Non-profit and government organizations in our markets may be able to obtain land and construct centers at a lower
cost than us and may be able to collect membership fees without paying taxes, thereby allowing them to lower their
prices. Furthermore, due to the increased number of low cost health club and fitness center alternatives, we may face
increased competition during periods when discretionary spending declines. This competition may limit our ability
to increase membership fees, retain members, attract new members and retain qualified personnel.
If we are unable to identify and acquire suitable sites for new sports and athletic, professional fitness, family
recreation and spa centers, our revenue growth rate and profits may be negatively impacted.

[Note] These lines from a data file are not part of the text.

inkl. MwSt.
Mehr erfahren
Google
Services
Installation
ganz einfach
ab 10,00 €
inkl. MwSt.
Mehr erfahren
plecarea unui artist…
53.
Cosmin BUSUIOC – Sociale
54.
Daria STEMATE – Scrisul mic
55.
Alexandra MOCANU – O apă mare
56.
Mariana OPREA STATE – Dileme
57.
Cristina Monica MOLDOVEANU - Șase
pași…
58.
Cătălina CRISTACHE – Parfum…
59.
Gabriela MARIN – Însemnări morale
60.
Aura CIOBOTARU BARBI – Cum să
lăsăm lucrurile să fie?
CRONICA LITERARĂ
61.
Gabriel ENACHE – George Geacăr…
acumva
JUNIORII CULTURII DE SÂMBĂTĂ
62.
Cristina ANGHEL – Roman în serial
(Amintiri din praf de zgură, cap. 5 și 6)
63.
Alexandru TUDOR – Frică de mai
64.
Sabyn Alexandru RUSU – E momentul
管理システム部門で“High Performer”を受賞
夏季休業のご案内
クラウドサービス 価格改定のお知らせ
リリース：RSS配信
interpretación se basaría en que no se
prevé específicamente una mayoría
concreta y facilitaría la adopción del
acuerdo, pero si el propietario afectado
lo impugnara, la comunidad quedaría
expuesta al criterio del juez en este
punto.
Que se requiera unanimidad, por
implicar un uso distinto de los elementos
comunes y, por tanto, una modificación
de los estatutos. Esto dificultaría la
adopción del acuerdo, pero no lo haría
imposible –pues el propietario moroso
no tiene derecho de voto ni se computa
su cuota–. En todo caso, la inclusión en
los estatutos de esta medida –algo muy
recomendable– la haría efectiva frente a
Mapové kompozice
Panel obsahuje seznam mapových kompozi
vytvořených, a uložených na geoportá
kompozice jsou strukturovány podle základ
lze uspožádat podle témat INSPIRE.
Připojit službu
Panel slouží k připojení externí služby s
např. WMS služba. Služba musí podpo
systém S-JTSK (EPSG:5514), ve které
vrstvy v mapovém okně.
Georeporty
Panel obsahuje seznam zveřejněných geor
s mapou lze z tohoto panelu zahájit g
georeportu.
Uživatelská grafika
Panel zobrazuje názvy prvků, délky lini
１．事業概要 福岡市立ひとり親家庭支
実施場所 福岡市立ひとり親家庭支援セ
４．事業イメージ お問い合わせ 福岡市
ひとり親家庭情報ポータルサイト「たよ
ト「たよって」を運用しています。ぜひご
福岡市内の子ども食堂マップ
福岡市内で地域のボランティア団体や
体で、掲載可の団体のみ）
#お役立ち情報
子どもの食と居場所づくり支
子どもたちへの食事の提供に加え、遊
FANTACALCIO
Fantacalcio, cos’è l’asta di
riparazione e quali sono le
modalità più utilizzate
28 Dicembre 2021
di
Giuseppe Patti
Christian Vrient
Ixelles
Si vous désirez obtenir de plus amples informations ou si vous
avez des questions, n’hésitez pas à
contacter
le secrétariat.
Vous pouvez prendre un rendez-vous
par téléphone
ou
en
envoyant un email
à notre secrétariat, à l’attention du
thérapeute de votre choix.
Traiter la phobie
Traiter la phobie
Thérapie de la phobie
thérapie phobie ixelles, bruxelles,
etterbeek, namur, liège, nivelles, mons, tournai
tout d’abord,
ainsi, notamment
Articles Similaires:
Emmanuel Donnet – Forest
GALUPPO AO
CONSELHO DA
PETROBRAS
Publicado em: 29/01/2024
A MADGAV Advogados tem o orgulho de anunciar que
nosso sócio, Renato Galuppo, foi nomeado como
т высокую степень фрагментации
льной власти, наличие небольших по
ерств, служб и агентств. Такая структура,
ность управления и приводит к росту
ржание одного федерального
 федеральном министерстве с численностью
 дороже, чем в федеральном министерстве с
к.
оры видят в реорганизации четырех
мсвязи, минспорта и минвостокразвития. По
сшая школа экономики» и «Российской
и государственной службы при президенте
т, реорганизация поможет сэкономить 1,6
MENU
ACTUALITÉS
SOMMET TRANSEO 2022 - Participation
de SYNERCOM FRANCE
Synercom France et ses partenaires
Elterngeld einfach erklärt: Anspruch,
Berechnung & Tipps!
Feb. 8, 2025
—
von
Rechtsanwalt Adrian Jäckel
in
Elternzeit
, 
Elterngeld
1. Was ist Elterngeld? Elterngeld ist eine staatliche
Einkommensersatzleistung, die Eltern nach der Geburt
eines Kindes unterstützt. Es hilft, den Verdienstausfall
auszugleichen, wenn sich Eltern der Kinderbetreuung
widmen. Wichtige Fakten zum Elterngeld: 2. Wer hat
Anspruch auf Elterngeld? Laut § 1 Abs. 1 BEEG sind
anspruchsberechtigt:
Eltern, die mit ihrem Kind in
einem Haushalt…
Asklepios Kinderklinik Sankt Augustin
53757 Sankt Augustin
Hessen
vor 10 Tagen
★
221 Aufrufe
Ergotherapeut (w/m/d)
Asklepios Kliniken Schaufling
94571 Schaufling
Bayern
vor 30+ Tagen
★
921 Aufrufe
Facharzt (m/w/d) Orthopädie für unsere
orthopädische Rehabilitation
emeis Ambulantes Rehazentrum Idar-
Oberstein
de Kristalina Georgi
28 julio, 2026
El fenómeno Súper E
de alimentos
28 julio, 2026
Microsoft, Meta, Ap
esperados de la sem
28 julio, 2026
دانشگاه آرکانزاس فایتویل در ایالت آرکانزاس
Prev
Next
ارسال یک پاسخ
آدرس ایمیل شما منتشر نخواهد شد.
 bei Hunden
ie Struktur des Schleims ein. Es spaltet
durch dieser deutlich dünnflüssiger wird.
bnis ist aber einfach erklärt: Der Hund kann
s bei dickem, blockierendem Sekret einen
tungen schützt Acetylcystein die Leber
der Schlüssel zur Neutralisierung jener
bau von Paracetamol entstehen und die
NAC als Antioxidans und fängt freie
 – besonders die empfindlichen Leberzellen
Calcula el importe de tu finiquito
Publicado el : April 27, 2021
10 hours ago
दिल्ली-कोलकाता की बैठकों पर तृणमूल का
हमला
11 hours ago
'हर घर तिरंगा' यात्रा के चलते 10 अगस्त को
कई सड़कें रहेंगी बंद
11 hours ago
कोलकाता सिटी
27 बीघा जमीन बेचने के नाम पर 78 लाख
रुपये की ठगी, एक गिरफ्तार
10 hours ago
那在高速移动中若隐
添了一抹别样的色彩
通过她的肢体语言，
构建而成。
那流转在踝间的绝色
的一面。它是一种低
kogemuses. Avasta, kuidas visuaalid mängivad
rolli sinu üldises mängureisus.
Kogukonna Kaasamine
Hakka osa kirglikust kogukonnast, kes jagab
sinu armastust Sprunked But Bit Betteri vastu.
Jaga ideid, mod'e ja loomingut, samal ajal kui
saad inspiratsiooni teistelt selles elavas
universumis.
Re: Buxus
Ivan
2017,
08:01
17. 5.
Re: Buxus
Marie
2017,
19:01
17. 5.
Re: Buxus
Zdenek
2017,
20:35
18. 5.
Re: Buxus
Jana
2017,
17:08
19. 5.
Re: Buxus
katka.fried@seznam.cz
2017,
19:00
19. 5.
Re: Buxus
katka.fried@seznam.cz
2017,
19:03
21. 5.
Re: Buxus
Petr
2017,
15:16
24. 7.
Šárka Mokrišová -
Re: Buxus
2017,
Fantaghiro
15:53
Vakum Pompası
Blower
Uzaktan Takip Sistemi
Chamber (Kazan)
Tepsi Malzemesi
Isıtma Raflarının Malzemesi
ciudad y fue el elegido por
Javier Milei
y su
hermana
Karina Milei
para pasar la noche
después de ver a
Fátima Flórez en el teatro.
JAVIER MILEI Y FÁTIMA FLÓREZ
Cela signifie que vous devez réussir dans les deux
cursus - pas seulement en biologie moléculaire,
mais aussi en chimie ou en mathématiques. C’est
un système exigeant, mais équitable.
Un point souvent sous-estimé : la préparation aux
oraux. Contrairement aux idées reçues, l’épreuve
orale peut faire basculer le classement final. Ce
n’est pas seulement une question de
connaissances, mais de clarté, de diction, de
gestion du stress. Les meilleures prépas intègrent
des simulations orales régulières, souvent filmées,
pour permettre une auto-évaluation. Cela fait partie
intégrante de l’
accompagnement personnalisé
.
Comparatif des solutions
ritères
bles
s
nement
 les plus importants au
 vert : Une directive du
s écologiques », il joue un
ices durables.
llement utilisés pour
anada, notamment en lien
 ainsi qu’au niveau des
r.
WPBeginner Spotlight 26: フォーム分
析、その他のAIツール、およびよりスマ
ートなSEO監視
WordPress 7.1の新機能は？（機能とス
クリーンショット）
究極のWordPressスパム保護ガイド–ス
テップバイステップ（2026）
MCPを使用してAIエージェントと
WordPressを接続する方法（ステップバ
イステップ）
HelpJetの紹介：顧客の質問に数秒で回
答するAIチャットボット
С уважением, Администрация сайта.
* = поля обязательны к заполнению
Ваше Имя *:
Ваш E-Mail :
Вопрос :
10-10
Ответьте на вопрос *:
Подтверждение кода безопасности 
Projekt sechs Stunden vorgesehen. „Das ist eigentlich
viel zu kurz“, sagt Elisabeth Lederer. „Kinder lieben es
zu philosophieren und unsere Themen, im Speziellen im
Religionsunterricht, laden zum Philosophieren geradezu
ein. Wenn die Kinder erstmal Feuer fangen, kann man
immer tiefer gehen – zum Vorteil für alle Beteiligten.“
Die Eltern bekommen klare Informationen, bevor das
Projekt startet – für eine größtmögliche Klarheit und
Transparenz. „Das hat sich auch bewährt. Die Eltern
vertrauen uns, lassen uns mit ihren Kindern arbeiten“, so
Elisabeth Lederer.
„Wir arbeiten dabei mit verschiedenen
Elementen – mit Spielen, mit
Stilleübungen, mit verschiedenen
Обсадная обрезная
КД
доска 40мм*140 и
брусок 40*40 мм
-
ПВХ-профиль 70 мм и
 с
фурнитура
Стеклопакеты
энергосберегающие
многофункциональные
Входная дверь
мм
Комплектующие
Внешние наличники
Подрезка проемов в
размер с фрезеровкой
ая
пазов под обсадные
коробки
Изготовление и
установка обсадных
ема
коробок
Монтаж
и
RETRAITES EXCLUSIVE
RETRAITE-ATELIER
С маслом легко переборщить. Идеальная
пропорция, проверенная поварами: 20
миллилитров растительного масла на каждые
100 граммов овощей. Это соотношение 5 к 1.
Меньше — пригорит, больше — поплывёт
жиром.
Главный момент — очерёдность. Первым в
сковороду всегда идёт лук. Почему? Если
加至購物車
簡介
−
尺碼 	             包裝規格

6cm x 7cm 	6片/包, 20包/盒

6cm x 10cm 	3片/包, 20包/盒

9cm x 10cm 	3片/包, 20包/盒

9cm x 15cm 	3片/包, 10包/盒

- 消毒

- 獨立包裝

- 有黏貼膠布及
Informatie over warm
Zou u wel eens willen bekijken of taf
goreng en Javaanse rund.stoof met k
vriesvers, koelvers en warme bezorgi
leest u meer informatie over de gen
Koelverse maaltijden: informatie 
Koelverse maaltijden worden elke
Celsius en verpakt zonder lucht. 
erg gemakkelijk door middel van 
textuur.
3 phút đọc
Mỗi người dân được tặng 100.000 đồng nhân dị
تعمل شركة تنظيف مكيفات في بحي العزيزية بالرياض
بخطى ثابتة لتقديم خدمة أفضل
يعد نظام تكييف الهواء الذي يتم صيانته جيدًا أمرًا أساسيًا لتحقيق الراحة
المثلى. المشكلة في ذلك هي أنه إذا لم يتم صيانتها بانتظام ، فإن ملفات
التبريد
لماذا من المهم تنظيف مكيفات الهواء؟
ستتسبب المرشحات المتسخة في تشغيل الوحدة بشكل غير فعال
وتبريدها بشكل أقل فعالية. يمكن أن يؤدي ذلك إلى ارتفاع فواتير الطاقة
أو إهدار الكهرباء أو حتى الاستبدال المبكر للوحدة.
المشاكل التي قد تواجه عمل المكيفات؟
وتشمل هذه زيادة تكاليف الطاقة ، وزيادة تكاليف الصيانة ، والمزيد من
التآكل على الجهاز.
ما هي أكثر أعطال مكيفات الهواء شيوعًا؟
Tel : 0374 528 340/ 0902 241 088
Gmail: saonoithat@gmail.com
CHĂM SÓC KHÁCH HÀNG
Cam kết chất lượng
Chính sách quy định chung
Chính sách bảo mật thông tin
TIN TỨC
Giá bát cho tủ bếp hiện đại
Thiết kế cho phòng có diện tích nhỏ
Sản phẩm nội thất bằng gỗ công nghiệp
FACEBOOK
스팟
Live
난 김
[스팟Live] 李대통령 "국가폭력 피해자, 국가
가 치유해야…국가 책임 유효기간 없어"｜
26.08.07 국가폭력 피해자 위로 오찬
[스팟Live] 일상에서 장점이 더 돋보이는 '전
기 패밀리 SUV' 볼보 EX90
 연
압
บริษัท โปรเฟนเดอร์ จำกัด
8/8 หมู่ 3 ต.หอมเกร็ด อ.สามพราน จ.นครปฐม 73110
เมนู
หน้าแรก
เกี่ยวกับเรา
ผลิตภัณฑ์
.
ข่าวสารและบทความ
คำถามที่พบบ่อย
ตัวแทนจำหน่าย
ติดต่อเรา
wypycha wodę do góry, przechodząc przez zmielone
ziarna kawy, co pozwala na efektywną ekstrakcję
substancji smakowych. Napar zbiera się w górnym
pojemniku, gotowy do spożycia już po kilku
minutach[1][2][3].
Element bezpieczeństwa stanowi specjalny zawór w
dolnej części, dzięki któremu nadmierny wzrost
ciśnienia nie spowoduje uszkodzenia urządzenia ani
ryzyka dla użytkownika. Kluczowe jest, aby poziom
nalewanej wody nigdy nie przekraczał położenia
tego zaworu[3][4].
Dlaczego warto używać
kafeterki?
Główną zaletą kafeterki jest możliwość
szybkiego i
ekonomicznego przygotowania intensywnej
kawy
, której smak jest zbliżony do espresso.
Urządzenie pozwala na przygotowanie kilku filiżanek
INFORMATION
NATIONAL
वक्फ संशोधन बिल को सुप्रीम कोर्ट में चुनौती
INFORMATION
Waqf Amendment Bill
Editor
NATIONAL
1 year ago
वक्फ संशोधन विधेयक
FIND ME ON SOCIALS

To successfully expand our business, we must identify and acquire sites that meet the site selection criteria we have
established. In addition to finding sites with the right demographic and other measures we employ in our selection
process, we also need to evaluate the penetration of our competitors in the market. We face significant competition
for sites that meet our criteria, and as a result we may lose those sites, our competitors could copy our format or we
could be forced to pay significantly higher prices for those sites. If we are unable to identify and acquire sites for
new centers, our revenue growth rate and profits may be negatively impacted. Additionally, if our analysis of the
suitability of a site is incorrect, we may not be able to recover our capital investment in developing and building the
new center. Due to the current credit environment, we have chosen to slow down our new center expansion plans in
2009 and 2010. Accordingly, we expect our revenue growth rate and profits to decelerate near-term.